To add to this picture, you must also see incumbent Big Pharma entities and their executives and lobbyists - a deeply enmeshed network of regulatory capture. They are far more willing to use the current system as a weapon to suppress disruptive innovation in their industry than to be a source of innovation themselves. So it goes, just as in any other heavily regulated market. The strategic goals of the major players wind up having very little to do with creating beneficial change, and everything to do with keeping things the same as they are now.
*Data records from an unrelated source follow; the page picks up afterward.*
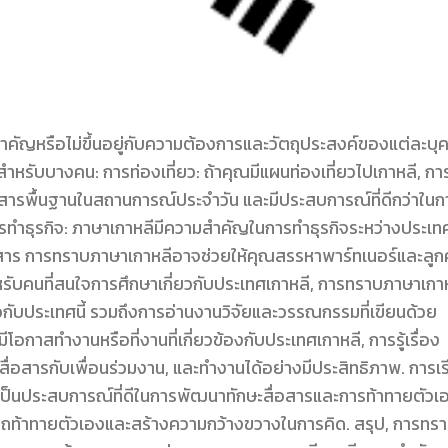
ัญหรือไม่ขึ้นอยู่กับความต้องการและวัตถุประสงค์ของแต่ละบุ
หรับบางคน: การท่องเที่ยว: ถ้าคุณมีแผนท่องเที่ยวไปเกาหลี, การร
อสารพื้นฐานในสถานการณ์ประจำวัน และมีประสบการณ์ที่ดีกว่าในก
การทำธุรกิจ: ภาษาเกาหลีมีความสำคัญในการทำธุรกิจระหว่างประเท
าร การทราบภาษาเกาหลีอาจช่วยให้คุณสรรหาพาร์ทเนอร์และลูกค
หรับคนที่สนใจการศึกษาเกี่ยวกับประเทศเกาหลี, การทราบภาษาเกา
เกี่ยวกับประเทศนี้ รวมถึงการอ่านงานวิจัยและวรรณกรรมที่เขียนด้วย
กาสทำงานหรือที่งานที่เกี่ยวข้องกับประเทศเกาหลี, การรู้เรื่อง
สื่อสารกับเพื่อนร่วมงาน, และทำงานได้อย่างมีประสิทธิภาพ. การเ
เป็นประสบการณ์ที่ดีในการพัฒนาทักษะสื่อสารและการท้าทายตัวเ
รถท้าทายตัวเองและสร้างความกว้างขวางในการคิด. สรุป, การทร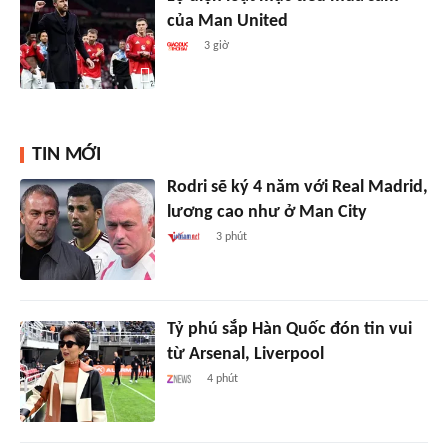
của Man United
3 giờ
TIN MỚI
Rodri sẽ ký 4 năm với Real Madrid,
lương cao như ở Man City
3 phút
Tỷ phú sắp Hàn Quốc đón tin vui
từ Arsenal, Liverpool
4 phút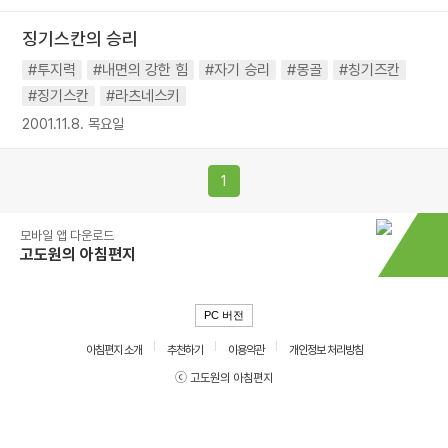
징기스칸의 승리
#투지력
#내면의 강한 힘
#자기 승리
#몽골
#칭기즈칸
#징기스칸
#라츠네스키
2001.11.8. 목요일
1
모바일 앱 다운로드
고도원의 아침편지
PC 버전
아침편지 소개
추천하기
이용약관
개인정보 처리방침
ⓒ 고도원의 아침편지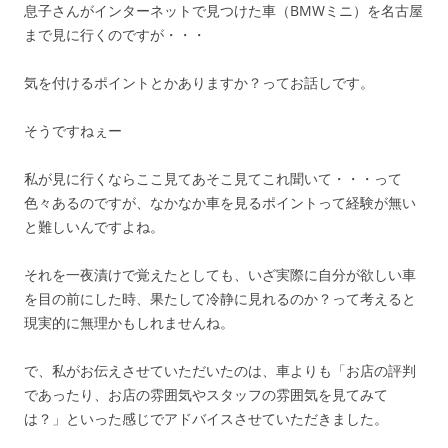
息子さんがインターネットで見つけた車（BMWミニ）を名古屋
まで見に行くのですが・・・
気を付けるポイントとかありますか？ってお話しです。
そうですねぇー
私が見に行くならここ見てあそこ見てこれ聞いて・・・って
色々あるのですが、なかなか車を見るポイントって経験が無い
と難しいんですよね。
それを一夜漬けで覚えたとしても、いざ実際に自分が欲しい車
を目の前にした時、果たして冷静に見れるのか？って考えると
現実的に無理かもしれませんね。
で、私がお伝えさせていただいたのは、車よりも「お店の評判
であったり、お店の雰囲気やスタッフの雰囲気を見てみて
は？」といった感じでアドバイスさせていただきました。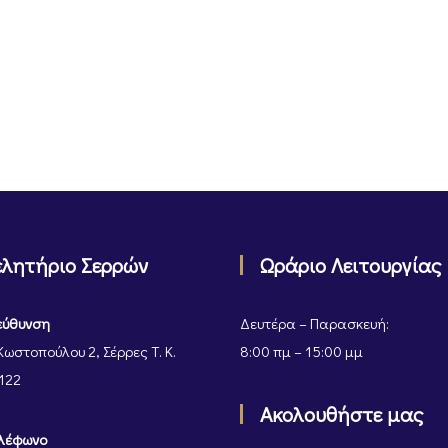
ελητήριο Σερρών
Ωράριο Λειτουργίας
εύθυνση
Δευτέρα – Παρασκευή:
Κωστοπούλου 2, Σέρρες Τ. Κ.
8:00 πμ – 15:00 μμ
122
Ακολουθήστε μας
λέφωνο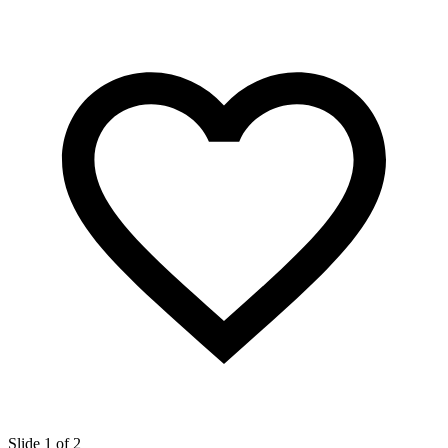
Slide 1 of 2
As I've said in the past, it is a waste of energy to fight this. That's a money pit, and resources are better spent on creating actual progress than lining the pockets of politicians, their lackeys, and other corrupt cogs in the system. Work around the roadblock instead: start companies and partner for research development outside the US. Deliver services in Asia and take advantage of cheap flights and the growing medical tourism industry. The only way that the FDA will whither away is to make it entirely irrelevant - and as the bureaucrats keep piling on the costs, erecting an ever higher barrier to actually developing any new medicine in the US, that will become a more popular option. You can be sure that the wealthier and more connected individuals who make regulations and advocate for ever greater powers to accrue to the FDA will be amongst the first flying beyond the US to undergo newer therapies - treatments that they have managed to make illegal or too expensive to exist in their own country.

Some more on this topic:

Though the United States urgently needs new treatments for common illnesses such as heart disease, stroke, and diabetes, the nation's system for drug approval discourages innovation and investment, especially for our most pressing public health challenges. In this paper, we find that the main culprit is the high cost of Phase III clinical trials, which are required for FDA approval of most drugs. We examined drug development in four major public health areas and discovered that for any given drug on the market, typically 90 percent or more of that drug's development costs are incurred in Phase III trials. These costs have skyrocketed in recent years, exacerbating an already serious problem.

The enormous cost and risk of Phase III trials create incentives for researchers and investors to avoid work on medications for the chronic conditions and illnesses that pose the greatest threat to Americans, in terms of health spending and in terms of the number of people affected. This avoidance, in turn, harms overall U.S. health outcomes and drives up the cost of health care.